Task brief
Where a line below holds the string "none", copy that line.

Material provided
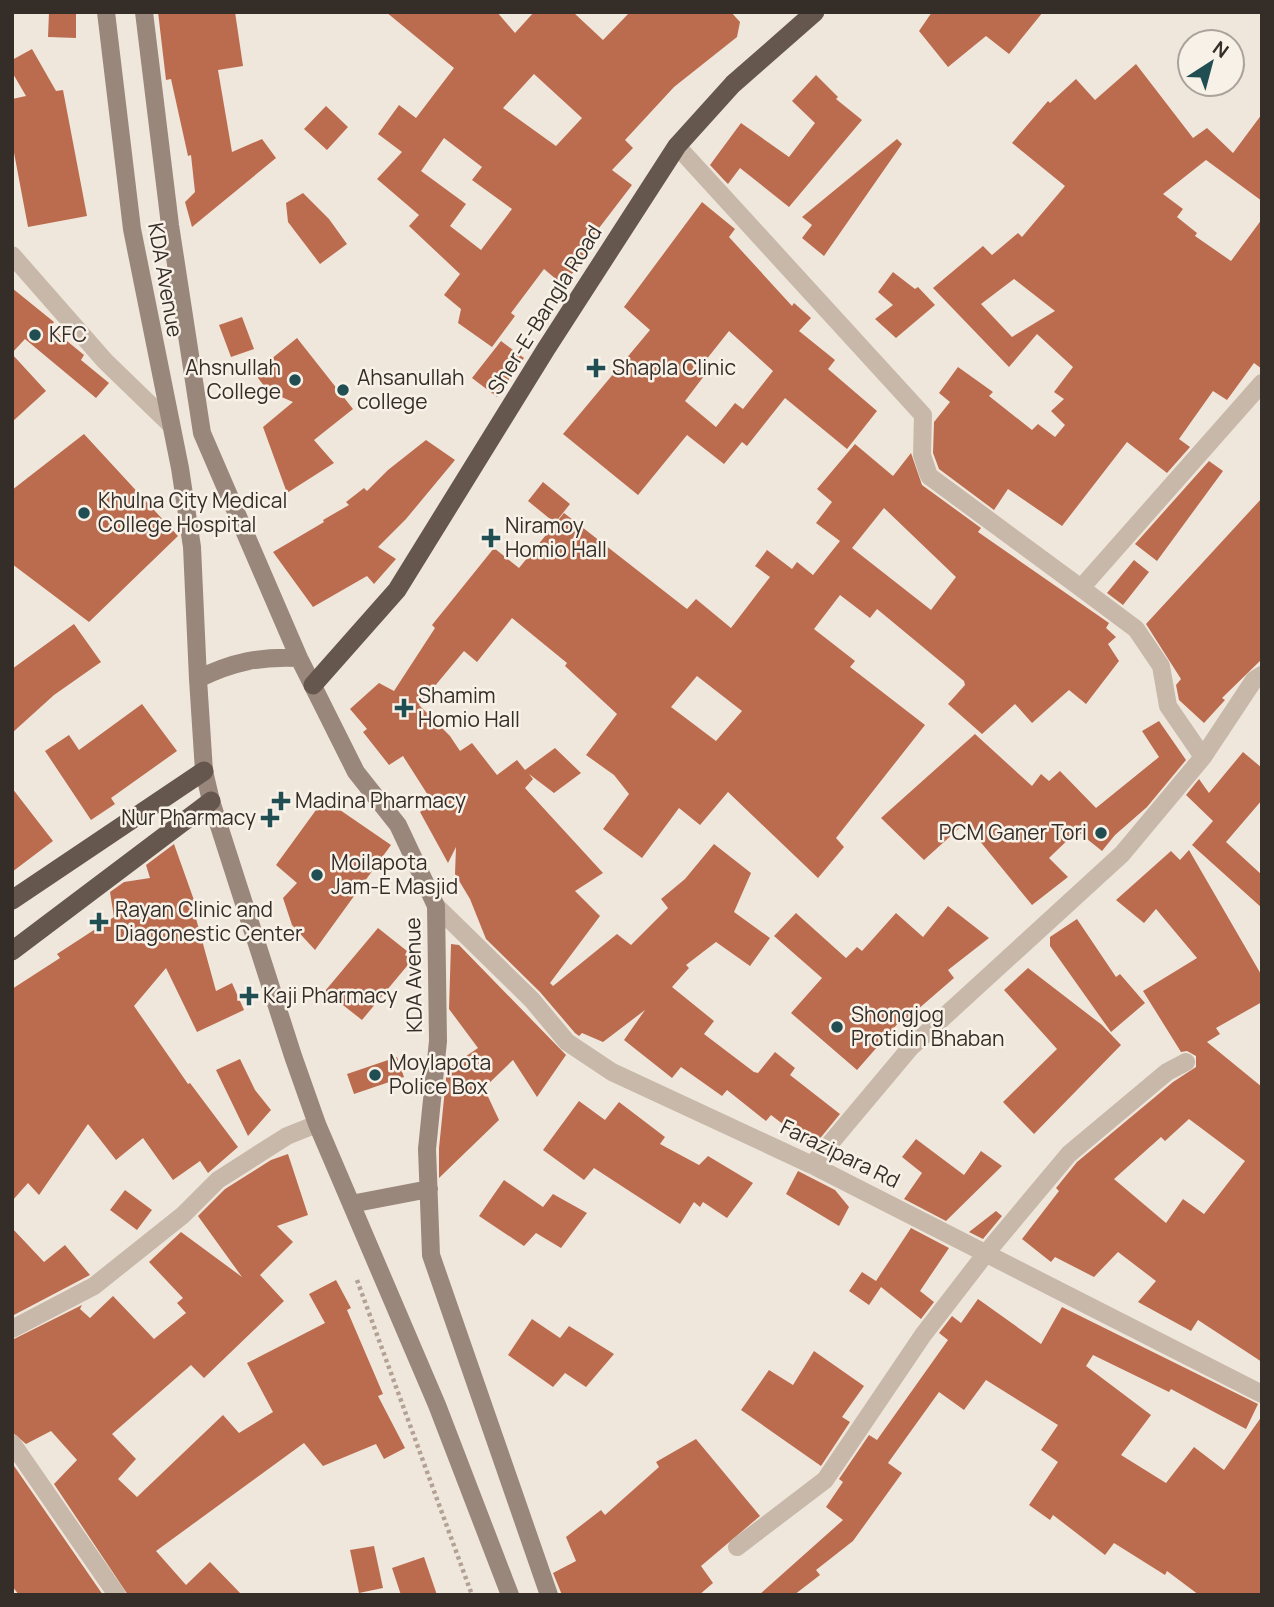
<svg xmlns="http://www.w3.org/2000/svg" width="1274" height="1607" font-family="Manrope,sans-serif">
	<style>
		.building { fill: #bc6c4e; fill-rule: evenodd }
		.lines { fill: none; stroke-linecap: round; stroke-linejoin: round }
		.path { stroke: #b3a294; stroke-width: 4.5; stroke-dasharray: 3.5 3.5; stroke-linecap: butt }
		.minor { stroke: #c7b8a9; stroke-width: 18 }
		.secondary { stroke: #9a877b; stroke-width: 18 }
		.trunk { stroke: #65564e; stroke-width: 19 }
		.poi-dot { fill: #214e53; stroke: #f8f1e8; stroke-width: 2.5 }
		.labels { text-anchor: middle; stroke-width: 5; stroke-linejoin: round; paint-order: stroke }
		.street-label { font-size: 21px; fill: #352d28; stroke: #f8f1e8 }
		.poi-label { font-size: 21px; fill: #352d28; stroke: #f8f1e8; text-anchor: start }
	</style>
	<rect width="100%" height="100%" fill="#f0e7dc"/>
	<path class="building" d="M 49,12 L 76,12 L 76,38 L 48,37 Z
		M 158,12 L 235,12 L 243,66 L 218,70 L 232,152 L 262,139 L 276,158 L 192,227 L 185,202 L 195,192 L 191,155 L 188,156 L 171,79 L 166,80 Z
		M 386,12 L 497,12 L 515,33 L 534,12 L 573,12 L 603,40 L 630,12 L 731,12 L 740,22 L 737,37 L 674,87 L 625,140 L 633,148 L 612,170 L 632,185 L 583,249 L 588,254 L 563,285 L 544,269 L 511,313 L 515,316 L 492,347 L 458,323 L 461,309 L 444,295 L 460,274 L 409,226 L 419,215 L 377,179 L 402,152 L 378,134 L 399,105 L 416,118 L 454,68 ZM 534,74 L 582,118 L 556,146 L 503,108 ZM 444,138 L 482,167 L 472,180 L 512,209 L 481,250 L 450,226 L 466,204 L 421,171 Z
		M 932,12 L 1043,12 L 1009,54 L 986,36 L 948,67 L 919,31 Z
		M 32,49 L 56,91 L 63,90 L 87,216 L 28,227 L 12,142 L 12,99 L 26,96 L 12,72 L 12,60 Z
		M 1136,64 L 1193,138 L 1207,128 L 1233,153 L 1262,114 L 1262,201 L 1206,160 L 1163,194 L 1183,209 L 1177,217 L 1197,233 L 1195,236 L 1231,261 L 1262,219 L 1262,369 L 1254,363 L 1227,400 L 1213,391 L 1179,439 L 1190,447 L 1167,473 L 1127,442 L 1062,526 L 1008,489 L 994,510 L 939,469 L 933,453 L 934,422 L 950,402 L 939,393 L 958,367 L 993,392 L 989,396 L 1032,430 L 1038,424 L 1055,437 L 1065,425 L 1051,411 L 1064,399 L 1054,392 L 1073,367 L 1037,334 L 1009,367 L 933,288 L 983,246 L 992,255 L 1018,233 L 1022,237 L 1065,186 L 1012,143 L 1048,101 L 1050,103 L 1076,79 L 1095,100 ZM 1014,279 L 1055,311 L 1012,337 L 981,304 Z
		M 816,75 L 838,97 L 836,99 L 862,120 L 789,207 L 740,168 L 728,184 L 724,180 L 710,165 L 741,123 L 789,157 L 815,123 L 792,101 Z
		M 326,106 L 348,127 L 327,150 L 304,129 Z
		M 897,139 L 902,144 L 824,256 L 802,238 L 812,225 L 802,217 Z
		M 303,193 L 329,219 L 347,244 L 320,264 L 288,222 L 286,203 Z
		M 702,202 L 735,229 L 729,237 L 792,306 L 794,303 L 811,318 L 799,331 L 835,360 L 828,369 L 877,411 L 847,449 L 785,398 L 747,446 L 742,442 L 724,464 L 687,435 L 638,495 L 563,434 L 650,330 L 624,307 ZM 729,331 L 773,371 L 743,409 L 735,403 L 716,427 L 685,401 L 704,376 L 698,370 Z
		M 893,272 L 915,289 L 918,287 L 935,305 L 896,338 L 875,319 L 893,305 L 878,292 Z
		M 12,288 L 54,322 L 50,327 L 84,355 L 81,360 L 109,383 L 96,398 L 25,339 L 12,353 Z
		M 242,317 L 254,349 L 231,357 L 219,325 Z
		M 297,338 L 353,409 L 314,440 L 334,463 L 287,493 L 263,427 L 293,402 L 268,391 L 258,378 L 265,364 Z
		M 501,341 L 524,358 L 497,397 L 472,378 Z
		M 12,354 L 46,391 L 12,422 Z
		M 84,434 L 178,536 L 89,622 L 12,564 L 12,490 Z
		M 426,440 L 455,460 L 406,519 L 378,547 L 396,559 L 374,584 L 367,576 L 313,607 L 273,552 L 324,522 L 323,520 L 349,505 L 346,502 L 364,488 L 367,491 L 388,470 Z
		M 855,444 L 893,476 L 911,453 L 922,485 L 981,528 L 978,532 L 1109,623 L 1106,628 L 1116,637 L 1108,644 L 1119,661 L 1086,704 L 1069,690 L 1032,723 L 1015,704 L 982,734 L 948,704 L 965,685 L 964,681 L 877,609 L 870,618 L 840,595 L 814,629 L 855,661 L 850,667 L 925,725 L 836,838 L 844,847 L 818,878 L 728,792 L 700,825 L 679,808 L 642,858 L 603,829 L 629,794 L 614,775 L 586,755 L 617,714 L 565,666 L 567,663 L 512,618 L 477,662 L 464,651 L 419,705 L 450,736 L 460,751 L 472,743 L 497,775 L 517,760 L 525,770 L 555,748 L 581,773 L 554,793 L 529,774 L 533,779 L 525,788 L 603,873 L 575,891 L 600,916 L 550,983 L 553,986 L 617,934 L 631,945 L 668,908 L 661,899 L 685,879 L 714,844 L 751,873 L 734,912 L 770,938 L 750,966 L 716,942 L 686,965 L 689,968 L 672,987 L 714,1021 L 704,1034 L 754,1072 L 758,1073 L 775,1052 L 795,1068 L 790,1075 L 840,1114 L 813,1147 L 771,1115 L 766,1121 L 727,1090 L 722,1096 L 681,1067 L 672,1078 L 624,1040 L 645,1010 L 603,1042 L 582,1033 L 579,1036 L 575,1033 L 540,992 L 486,939 L 470,899 L 455,874 L 456,847 L 448,863 L 420,812 L 433,803 L 403,756 L 389,765 L 363,732 L 367,729 L 350,709 L 379,683 L 394,691 L 435,628 L 432,625 L 494,548 L 519,568 L 564,513 L 687,609 L 696,599 L 731,628 L 770,577 L 755,566 L 767,550 L 792,569 L 797,562 L 813,575 L 840,541 L 816,523 L 832,502 L 817,489 ZM 884,508 L 956,577 L 931,610 L 852,548 ZM 697,676 L 742,711 L 716,741 L 671,707 Z
		M 1209,461 L 1223,471 L 1157,561 L 1135,544 Z
		M 543,482 L 570,504 L 555,523 L 528,501 Z
		M 1262,498 L 1262,659 L 1222,698 L 1225,700 L 1204,723 L 1179,700 L 1176,685 L 1181,679 L 1146,624 Z
		M 1134,560 L 1149,572 L 1123,605 L 1107,593 Z
		M 74,624 L 101,662 L 54,695 L 12,733 L 12,669 Z
		M 142,704 L 177,751 L 111,798 L 115,804 L 91,820 L 45,751 L 69,735 L 79,750 Z
		M 1159,721 L 1186,760 L 1147,807 L 1115,835 L 1102,851 L 1077,831 L 1049,858 L 1068,877 L 1032,905 L 965,823 L 924,860 L 881,818 L 975,734 L 1032,786 L 1041,774 L 1049,781 L 1060,771 L 1096,808 L 1159,757 L 1142,731 Z
		M 1243,752 L 1262,768 L 1262,800 L 1226,842 L 1262,875 L 1262,908 L 1192,845 L 1213,821 L 1186,795 L 1199,779 L 1209,793 Z
		M 12,788 L 53,841 L 12,872 Z
		M 324,799 L 391,845 L 315,950 L 292,925 L 283,898 L 297,883 L 276,865 Z
		M 174,844 L 195,903 L 192,904 L 216,991 L 232,983 L 244,1010 L 197,1032 L 166,968 L 134,1006 L 188,1084 L 190,1083 L 238,1147 L 208,1173 L 200,1161 L 173,1180 L 143,1138 L 116,1160 L 88,1124 L 39,1195 L 28,1183 L 12,1201 L 12,989 L 60,958 L 57,954 L 114,917 L 110,892 L 124,882 L 150,878 L 146,865 Z
		M 1189,850 L 1262,976 L 1262,1002 L 1216,1028 L 1220,1034 L 1207,1042 L 1262,1087 L 1262,1362 L 1198,1320 L 1191,1331 L 1138,1302 L 1156,1281 L 1118,1252 L 1094,1277 L 1055,1257 L 1051,1262 L 1022,1239 L 1059,1191 L 1056,1188 L 1077,1162 L 1173,1082 L 1196,1067 L 1196,1056 L 1187,1051 L 1181,1052 L 1143,991 L 1197,958 L 1156,909 L 1144,923 L 1116,900 L 1171,851 L 1180,860 ZM 1189,1119 L 1245,1161 L 1204,1214 L 1183,1199 L 1166,1223 L 1114,1179 L 1161,1137 L 1165,1141 Z
		M 948,906 L 989,938 L 948,970 L 954,978 L 902,1023 L 900,1021 L 857,1070 L 791,1013 L 822,978 L 774,936 L 796,913 L 846,958 L 857,947 L 862,951 L 896,913 L 923,937 Z
		M 1077,919 L 1116,977 L 1120,974 L 1145,1003 L 1111,1032 L 1050,946 L 1050,937 Z
		M 378,928 L 407,951 L 405,955 L 412,960 L 362,1020 L 325,991 Z
		M 451,944 L 459,945 L 566,1055 L 537,1097 L 513,1060 L 484,1088 L 499,1120 L 439,1178 L 439,1148 L 447,1069 L 478,1048 L 449,1009 Z
		M 1028,968 L 1102,1025 L 1121,1045 L 1034,1134 L 1003,1102 L 1057,1049 L 1004,990 Z
		M 397,1057 L 404,1077 L 354,1094 L 347,1074 Z
		M 240,1059 L 255,1090 L 271,1110 L 248,1136 L 216,1070 Z
		M 579,1101 L 605,1120 L 619,1102 L 665,1137 L 660,1144 L 699,1165 L 708,1156 L 753,1183 L 727,1218 L 703,1202 L 700,1207 L 694,1202 L 680,1224 L 594,1168 L 584,1180 L 543,1150 Z
		M 916,1139 L 964,1175 L 981,1151 L 1002,1166 L 946,1221 L 904,1199 L 922,1173 L 902,1157 Z
		M 288,1154 L 308,1215 L 277,1226 L 293,1242 L 260,1275 L 284,1301 L 204,1378 L 191,1365 L 112,1434 L 136,1459 L 118,1479 L 137,1497 L 223,1415 L 239,1433 L 273,1412 L 247,1363 L 325,1323 L 309,1294 L 336,1280 L 351,1308 L 347,1310 L 383,1394 L 378,1396 L 405,1448 L 384,1459 L 376,1444 L 323,1466 L 304,1443 L 156,1551 L 186,1585 L 210,1562 L 242,1595 L 128,1595 L 54,1484 L 77,1460 L 51,1431 L 26,1444 L 12,1432 L 12,1340 L 82,1305 L 80,1309 L 90,1318 L 113,1296 L 154,1339 L 186,1313 L 177,1303 L 183,1298 L 149,1262 L 181,1232 L 242,1277 L 198,1216 L 225,1189 L 271,1160 Z
		M 798,1171 L 835,1190 L 849,1207 L 839,1226 L 786,1194 Z
		M 504,1180 L 543,1207 L 553,1194 L 587,1213 L 561,1248 L 536,1233 L 524,1246 L 479,1216 Z
		M 125,1190 L 152,1210 L 137,1230 L 110,1210 Z
		M 996,1211 L 1002,1216 L 983,1239 L 969,1232 Z
		M 12,1228 L 44,1262 L 65,1245 L 90,1275 L 12,1316 Z
		M 911,1228 L 949,1248 L 920,1291 L 934,1302 L 921,1319 L 881,1287 L 869,1305 L 849,1291 L 862,1272 L 876,1281 Z
		M 978,1299 L 1041,1344 L 1062,1307 L 1258,1404 L 1246,1429 L 1171,1389 L 1169,1392 L 1093,1355 L 1086,1366 L 1151,1415 L 1121,1455 L 1166,1483 L 1194,1447 L 1224,1470 L 1262,1416 L 1262,1595 L 1199,1595 L 1167,1571 L 1165,1575 L 1114,1543 L 1105,1555 L 1053,1515 L 1050,1520 L 1029,1505 L 1058,1462 L 1041,1450 L 1058,1425 L 986,1380 L 964,1410 L 939,1392 L 888,1463 L 902,1473 L 853,1541 L 816,1570 L 820,1575 L 794,1595 L 759,1595 L 843,1520 L 826,1507 L 843,1482 L 839,1479 L 869,1435 L 877,1440 L 948,1340 L 939,1333 L 952,1316 L 961,1323 Z
		M 532,1319 L 560,1338 L 569,1326 L 614,1354 L 586,1387 L 565,1373 L 553,1387 L 508,1355 Z
		M 814,1351 L 864,1386 L 842,1417 L 850,1422 L 821,1466 L 741,1410 L 769,1370 L 793,1385 Z
		M 696,1439 L 760,1516 L 701,1566 L 713,1583 L 699,1595 L 562,1595 L 553,1573 L 576,1561 L 566,1537 L 601,1510 L 605,1515 L 659,1467 L 656,1462 Z
		M 12,1463 L 103,1595 L 19,1595 L 12,1586 Z
		M 374,1546 L 383,1588 L 359,1593 L 350,1550 Z
		M 424,1557 L 437,1595 L 401,1595 L 392,1568 Z"/>
	<g class="lines">
		<path class="path" d="M 357,1280 L 472,1595"/>
		<path class="minor" d="M 677,146 L 923,415 L 922,455 L 929,476 L 1081,588
			M 12,255 L 105,361 L 169,423
			M 1203,757 L 1168,706 L 1161,666 L 1136,629 L 1081,588 L 1262,383
			M 436,906 L 532,1000 L 567,1042 L 612,1072 L 812,1165 L 1262,1394
			M 812,1165 L 911,1047 L 1122,854 L 1203,757 L 1254,680 L 1262,675
			M 12,1329 L 94,1286 L 183,1215 L 218,1180 L 287,1136 L 317,1124
			M 12,1443 L 117,1595
			M 737,1547 L 825,1480 L 923,1335 L 987,1252 L 1069,1154 L 1167,1072 L 1186,1062"/>
		<path class="secondary" d="M 106,12 L 132,229 L 180,468 L 192,547 L 198,679
			M 144,12 L 170,225 L 202,433 L 299,658 L 356,772 L 398,825 L 436,906 L 438,1041 L 427,1149 L 431,1255 L 549,1595
			M 299,658 C 261,656 232,662 198,679 L 204,771 L 211,801 L 293,1056 L 317,1124 L 437,1405 L 510,1595
			M 351,1204 L 429,1189"/>
		<path class="trunk" d="M 313,685 L 397,590 L 546,349 L 677,146 L 733,84 L 815,12
			M 12,900 L 204,771
			M 12,951 L 211,801"/>
	</g>
	<g class="poi-dot">
		<circle cx="35" cy="335" r="7"/>
		<path d="M592.5 357.5h7v7h7v7h-7v7h-7v-7h-7v-7h7z"/>
		<circle cx="295" cy="380" r="7"/>
		<circle cx="343" cy="390" r="7"/>
		<circle cx="84" cy="513" r="7"/>
		<path d="M487.5 527.5h7v7h7v7h-7v7h-7v-7h-7v-7h7z"/>
		<path d="M400.5 697.5h7v7h7v7h-7v7h-7v-7h-7v-7h7z"/>
		<path d="M277.5 790.5h7v7h7v7h-7v7h-7v-7h-7v-7h7z"/>
		<path d="M266.5 807.5h7v7h7v7h-7v7h-7v-7h-7v-7h7z"/>
		<circle cx="1101" cy="833" r="7"/>
		<circle cx="317" cy="875" r="7"/>
		<path d="M95.5 911.5h7v7h7v7h-7v7h-7v-7h-7v-7h7z"/>
		<path d="M245.5 985.5h7v7h7v7h-7v7h-7v-7h-7v-7h7z"/>
		<circle cx="837" cy="1027" r="7"/>
		<circle cx="375" cy="1075" r="7"/>
	</g>
	<g class="labels">
		<g class="street-label">
			<text transform="translate(165 280) rotate(80)" y="7">KDA Avenue</text>
			<text transform="translate(545 310) rotate(-58)" y="7">Sher-E-Bangla Road</text>
			<text transform="translate(414 975) rotate(-91)" y="7">KDA Avenue</text>
			<text transform="translate(840 1154) rotate(26)" y="7">Farazipara Rd</text>
		</g>
		<g class="poi-label">
			<text x="49" y="342">KFC</text>
			<text x="281" y="375" text-anchor="end">Ahsnullah<tspan x="281" dy="24">College</tspan></text>
			<text x="612" y="375">Shapla Clinic</text>
			<text x="357" y="385">Ahsanullah<tspan x="357" dy="24">college</tspan></text>
			<text x="98" y="508">Khulna City Medical<tspan x="98" dy="24">College Hospital</tspan></text>
			<text x="505" y="533">Niramoy<tspan x="505" dy="24">Homio Hall</tspan></text>
			<text x="418" y="703">Shamim<tspan x="418" dy="24">Homio Hall</tspan></text>
			<text x="295" y="808">Madina Pharmacy</text>
			<text x="256" y="825" text-anchor="end">Nur Pharmacy</text>
			<text x="1087" y="840" text-anchor="end">PCM Ganer Tori</text>
			<text x="331" y="870">Moilapota<tspan x="331" dy="24">Jam-E Masjid</tspan></text>
			<text x="115" y="917">Rayan Clinic and<tspan x="115" dy="24">Diagonestic Center</tspan></text>
			<text x="263" y="1003">Kaji Pharmacy</text>
			<text x="851" y="1022">Shongjog<tspan x="851" dy="24">Protidin Bhaban</tspan></text>
			<text x="389" y="1070">Moylapota<tspan x="389" dy="24">Police Box</tspan></text>
		</g>
	</g>
	<rect width="1274" height="1607" fill="none" stroke="#352d28" stroke-width="28"/>
	<g transform="translate(1211 63) rotate(36)"><circle r="33" fill="#f8f1e8" stroke="#aaa39b" stroke-width="2"/>
	<path d="M0-5L12 26L0 18L-12 26Z" fill="#214e53"/>
	<text y="-10" font-size="19" font-weight="bold" text-anchor="middle" fill="#352d28">N</text>
	</g>
</svg>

Result of the exercise
		.lines { fill: none; stroke-linecap: round; stroke-linejoin: round }
	<rect width="1274" height="1607" fill="none" stroke="#352d28" stroke-width="28"/>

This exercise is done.